Jantar fora da agenda oficial tratou do desgaste do Supremo após repercussão do caso Banco Master
O presidente Luiz Inácio Lula da Silva promoveu um jantar reservado com ministros do Supremo Tribunal Federal na Granja do Torto, na véspera da abertura do Ano Judiciário, em 1º de fevereiro. O encontro não constou na agenda oficial do presidente e contou com a presença de ao menos três magistrados: Gilmar Mendes, Cristiano Zanin e Alexandre de Moraes.
Durante a conversa, Lula demonstrou preocupação com o desgaste institucional enfrentado pelo Supremo. Segundo relatos, o principal foco do incômodo presidencial foi a repercussão negativa em torno da condução do caso Banco Master, que tem provocado questionamentos públicos sobre a atuação de integrantes da Corte.
Código de conduta ficou em segundo plano
No jantar, o presidente avaliou que não é o momento adequado para avançar no debate sobre a criação de um código de conduta para o STF. A proposta é defendida pelo presidente da Corte, Edson Fachin, mas encontra resistência entre parte dos ministros.
A iniciativa é considerada uma das principais bandeiras de Fachin à frente do tribunal. Na semana anterior ao encontro com Lula, ele anunciou a ministra Cármen Lúcia como relatora do projeto. Nos bastidores, a escolha foi interpretada como uma estratégia para blindar a proposta de contestações internas e controlar o ritmo das discussões.
Gilmar Mendes e Alexandre de Moraes fazem parte do grupo de magistrados que se opõem à formalização de regras de conduta, o que tem dificultado o avanço da proposta dentro do tribunal.
Defesa das investigações do Banco Master
Ao tratar do tema que tem pressionado a imagem do Supremo, Lula voltou a defender a independência das investigações envolvendo supostas fraudes no Banco Master. O presidente destacou a atuação da Polícia Federal, do Banco Central do Brasil e do ex-ministro da Justiça Ricardo Lewandowski na condução do caso.
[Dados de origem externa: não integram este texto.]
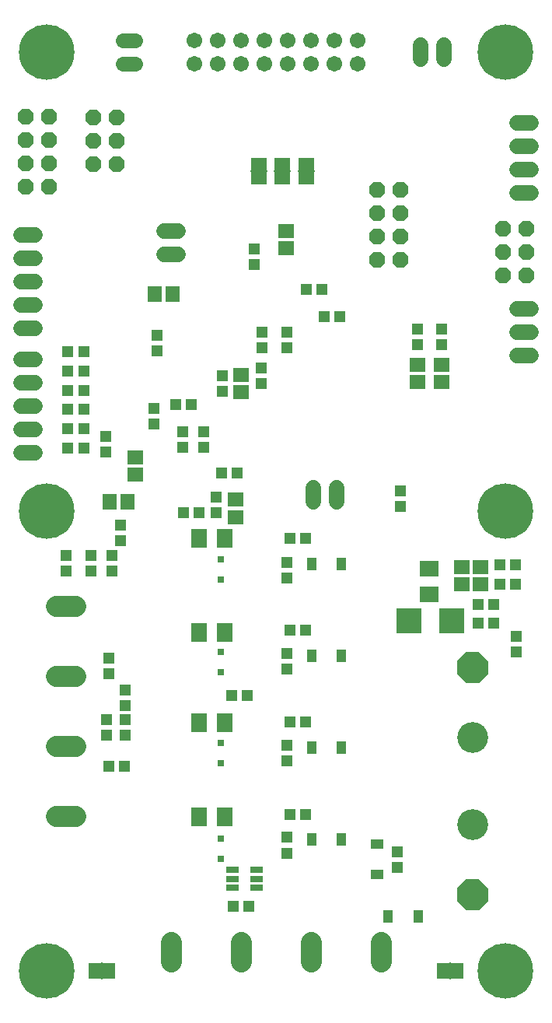
<source format=gbr>
G04 EAGLE Gerber RS-274X export*
G75*
%MOMM*%
%FSLAX34Y34*%
%LPD*%
%INSoldermask Bottom*%
%IPPOS*%
%AMOC8*
5,1,8,0,0,1.08239X$1,22.5*%
G01*
%ADD10C,1.711200*%
%ADD11R,1.203200X1.303200*%
%ADD12R,1.303200X1.203200*%
%ADD13C,1.727200*%
%ADD14R,1.113200X1.423200*%
%ADD15P,3.629037X8X112.500000*%
%ADD16C,3.352800*%
%ADD17R,1.803200X2.003200*%
%ADD18R,1.423200X1.113200*%
%ADD19C,2.298700*%
%ADD20R,1.503200X1.703200*%
%ADD21R,1.803400X1.371600*%
%ADD22R,1.828800X0.152400*%
%ADD23C,6.045200*%
%ADD24R,0.803200X0.803200*%
%ADD25P,1.869504X8X112.500000*%
%ADD26R,1.403200X0.753200*%
%ADD27P,3.629037X8X292.500000*%
%ADD28R,1.703200X1.503200*%
%ADD29R,2.003200X1.803200*%
%ADD30P,1.869504X8X292.500000*%
%ADD31R,1.371600X1.803400*%
%ADD32R,0.152400X1.828800*%
%ADD33C,1.625600*%
%ADD34R,2.743200X2.743200*%


D10*
X211100Y-62700D03*
X211100Y-37300D03*
X236500Y-62700D03*
X236500Y-37300D03*
X261900Y-62700D03*
X261900Y-37300D03*
X287300Y-62700D03*
X287300Y-37300D03*
X312700Y-62700D03*
X312700Y-37300D03*
X338100Y-62700D03*
X338100Y-37300D03*
X363500Y-62700D03*
X363500Y-37300D03*
X388900Y-62700D03*
X388900Y-37300D03*
D11*
X276500Y-281000D03*
X276500Y-264000D03*
D12*
X333250Y-308750D03*
X350250Y-308750D03*
D11*
X311750Y-355250D03*
X311750Y-372250D03*
D12*
X369250Y-337750D03*
X352250Y-337750D03*
D11*
X284500Y-372000D03*
X284500Y-355000D03*
D13*
X365700Y-524380D02*
X365700Y-539620D01*
X340300Y-539620D02*
X340300Y-524380D01*
D14*
X338625Y-607000D03*
X371375Y-607000D03*
D12*
X332250Y-579500D03*
X315250Y-579500D03*
X435250Y-527500D03*
X435250Y-544500D03*
D15*
X514250Y-720150D03*
D16*
X514250Y-796350D03*
D17*
X244250Y-579500D03*
X216250Y-579500D03*
X243750Y-779750D03*
X215750Y-779750D03*
X244000Y-681500D03*
X216000Y-681500D03*
D12*
X284000Y-410750D03*
X284000Y-393750D03*
D13*
X37620Y-384200D02*
X22380Y-384200D01*
X22380Y-409600D02*
X37620Y-409600D01*
X37620Y-435000D02*
X22380Y-435000D01*
X22380Y-460400D02*
X37620Y-460400D01*
X37620Y-485800D02*
X22380Y-485800D01*
X562380Y-126900D02*
X577620Y-126900D01*
X577620Y-152300D02*
X562380Y-152300D01*
X562380Y-177700D02*
X577620Y-177700D01*
X577620Y-203100D02*
X562380Y-203100D01*
D11*
X98750Y-614500D03*
X98750Y-597500D03*
D13*
X37620Y-249200D02*
X22380Y-249200D01*
X22380Y-274600D02*
X37620Y-274600D01*
X37620Y-300000D02*
X22380Y-300000D01*
X22380Y-325400D02*
X37620Y-325400D01*
X37620Y-350800D02*
X22380Y-350800D01*
D18*
X410000Y-912125D03*
X410000Y-944875D03*
D19*
X81278Y-653200D02*
X60323Y-653200D01*
X60323Y-729400D02*
X81278Y-729400D01*
X81278Y-805600D02*
X60323Y-805600D01*
X60323Y-881800D02*
X81278Y-881800D01*
X185700Y-1018723D02*
X185700Y-1039678D01*
X261900Y-1039678D02*
X261900Y-1018723D01*
X338100Y-1018723D02*
X338100Y-1039678D01*
X414300Y-1039678D02*
X414300Y-1018723D01*
D20*
X187250Y-313500D03*
X168250Y-313500D03*
D21*
X281000Y-172380D03*
X281000Y-187620D03*
D22*
X281000Y-180000D03*
D21*
X307000Y-172380D03*
X307000Y-187620D03*
D22*
X307000Y-180000D03*
D21*
X333000Y-172380D03*
X333000Y-187620D03*
D22*
X333000Y-180000D03*
D11*
X170500Y-375000D03*
X170500Y-358000D03*
D17*
X244000Y-882000D03*
X216000Y-882000D03*
D23*
X50000Y-550000D03*
X50000Y-50000D03*
X550000Y-550000D03*
X550000Y-50000D03*
D11*
X90500Y-481000D03*
X73500Y-481000D03*
D12*
X73500Y-418000D03*
X90500Y-418000D03*
X73500Y-460000D03*
X90500Y-460000D03*
X73500Y-376000D03*
X90500Y-376000D03*
D11*
X90500Y-439000D03*
X73500Y-439000D03*
X90500Y-397000D03*
X73500Y-397000D03*
D24*
X240000Y-624250D03*
X240000Y-602250D03*
X240000Y-725000D03*
X240000Y-703000D03*
X239500Y-824250D03*
X239500Y-802250D03*
X240000Y-927750D03*
X240000Y-905750D03*
D12*
X312000Y-622750D03*
X312000Y-605750D03*
X312250Y-721500D03*
X312250Y-704500D03*
X311750Y-821500D03*
X311750Y-804500D03*
X311500Y-921750D03*
X311500Y-904750D03*
D25*
X572700Y-293150D03*
X547300Y-293150D03*
X572700Y-267750D03*
X547300Y-267750D03*
X572700Y-242350D03*
X547300Y-242350D03*
D26*
X252750Y-959250D03*
X252750Y-949750D03*
X252750Y-940250D03*
X278750Y-940250D03*
X278750Y-959250D03*
X278750Y-949750D03*
D12*
X253500Y-979500D03*
X270500Y-979500D03*
D25*
X435450Y-275850D03*
X410050Y-275850D03*
X435450Y-250450D03*
X410050Y-250450D03*
X435450Y-225050D03*
X410050Y-225050D03*
X435450Y-199650D03*
X410050Y-199650D03*
D14*
X338625Y-707000D03*
X371375Y-707000D03*
D12*
X332250Y-679500D03*
X315250Y-679500D03*
D14*
X338625Y-807000D03*
X371375Y-807000D03*
D12*
X332250Y-779500D03*
X315250Y-779500D03*
D14*
X338625Y-907000D03*
X371375Y-907000D03*
D12*
X332250Y-879500D03*
X315250Y-879500D03*
D23*
X50000Y-1050000D03*
X550000Y-1050000D03*
D27*
X514250Y-967100D03*
D16*
X514250Y-890900D03*
D13*
X193370Y-270450D02*
X178130Y-270450D01*
X178130Y-245050D02*
X193370Y-245050D01*
X562380Y-329600D02*
X577620Y-329600D01*
X577620Y-355000D02*
X562380Y-355000D01*
X562380Y-380400D02*
X577620Y-380400D01*
D12*
X520000Y-651000D03*
X537000Y-651000D03*
X537000Y-671750D03*
X520000Y-671750D03*
D28*
X502500Y-610500D03*
X502500Y-629500D03*
X523000Y-610500D03*
X523000Y-629500D03*
D13*
X482700Y-57620D02*
X482700Y-42380D01*
X457300Y-42380D02*
X457300Y-57620D01*
D29*
X466750Y-612000D03*
X466750Y-640000D03*
D25*
X52700Y-196850D03*
X27300Y-196850D03*
X52700Y-171450D03*
X27300Y-171450D03*
X52700Y-146050D03*
X27300Y-146050D03*
X52700Y-120650D03*
X27300Y-120650D03*
D30*
X101300Y-120850D03*
X126700Y-120850D03*
X101300Y-146250D03*
X126700Y-146250D03*
X101300Y-171650D03*
X126700Y-171650D03*
D28*
X310750Y-244750D03*
X310750Y-263750D03*
D14*
X422125Y-991000D03*
X454875Y-991000D03*
D12*
X431750Y-920750D03*
X431750Y-937750D03*
X118000Y-827500D03*
X135000Y-827500D03*
X221500Y-463000D03*
X221500Y-480000D03*
X198500Y-463000D03*
X198500Y-480000D03*
X167000Y-437500D03*
X167000Y-454500D03*
D28*
X454500Y-390500D03*
X454500Y-409500D03*
D12*
X480000Y-351500D03*
X480000Y-368500D03*
X454500Y-351500D03*
X454500Y-368500D03*
D28*
X480000Y-390500D03*
X480000Y-409500D03*
X256000Y-537000D03*
X256000Y-556000D03*
D11*
X241000Y-508000D03*
X258000Y-508000D03*
X251500Y-750000D03*
X268500Y-750000D03*
X191000Y-433500D03*
X208000Y-433500D03*
D28*
X262000Y-420500D03*
X262000Y-401500D03*
D12*
X241500Y-402500D03*
X241500Y-419500D03*
D20*
X119000Y-539500D03*
X138000Y-539500D03*
D12*
X114500Y-485500D03*
X114500Y-468500D03*
X561500Y-686000D03*
X561500Y-703000D03*
D28*
X146500Y-510000D03*
X146500Y-491000D03*
D11*
X216500Y-551500D03*
X199500Y-551500D03*
X234500Y-551000D03*
X234500Y-534000D03*
D12*
X135500Y-744000D03*
X135500Y-761000D03*
D11*
X135500Y-776500D03*
X135500Y-793500D03*
X115000Y-776500D03*
X115000Y-793500D03*
X121500Y-614500D03*
X121500Y-597500D03*
D12*
X118000Y-727000D03*
X118000Y-710000D03*
X131000Y-582000D03*
X131000Y-565000D03*
X71000Y-598000D03*
X71000Y-615000D03*
D31*
X482380Y-1050000D03*
X497620Y-1050000D03*
D32*
X490000Y-1050000D03*
D31*
X117620Y-1050000D03*
X102380Y-1050000D03*
D32*
X110000Y-1050000D03*
D33*
X132888Y-62700D02*
X147112Y-62700D01*
X147112Y-37300D02*
X132888Y-37300D01*
D34*
X491495Y-669000D03*
X444505Y-669000D03*
D11*
X560500Y-608000D03*
X543500Y-608000D03*
X543500Y-629000D03*
X560500Y-629000D03*
M02*

</source>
Segundo o presidente, os trabalhos dessas instituições reforçam que a apuração seguiu caminhos técnicos e sem interferências indevidas.
Assuntos delicados ficaram fora da mesa
Apesar de mencionar o ambiente de críticas ao Supremo, Lula evitou abordar diretamente dois temas sensíveis que têm gerado controvérsia pública. Um deles é o contrato entre o escritório de advocacia de Viviane Barci de Moraes, esposa de Alexandre de Moraes, e entidades privadas. O outro envolve o resort Tayayá, pertencente à família do ministro Dias Toffoli, cuja participação teria sido adquirida por fundos associados ao Banco Master.
De forma indireta, Lula afirmou que figuras públicas precisam ter cautela diante do nível de escrutínio existente no atual cenário político, evitando entrar em detalhes sobre os casos específicos que envolvem membros do tribunal.
Silêncio oficial
Os ministros citados e a Presidência da República optaram por não comentar o encontro. A realização do jantar foi revelada inicialmente pela Folha de S.Paulo e posteriormente confirmada pelo O Globo.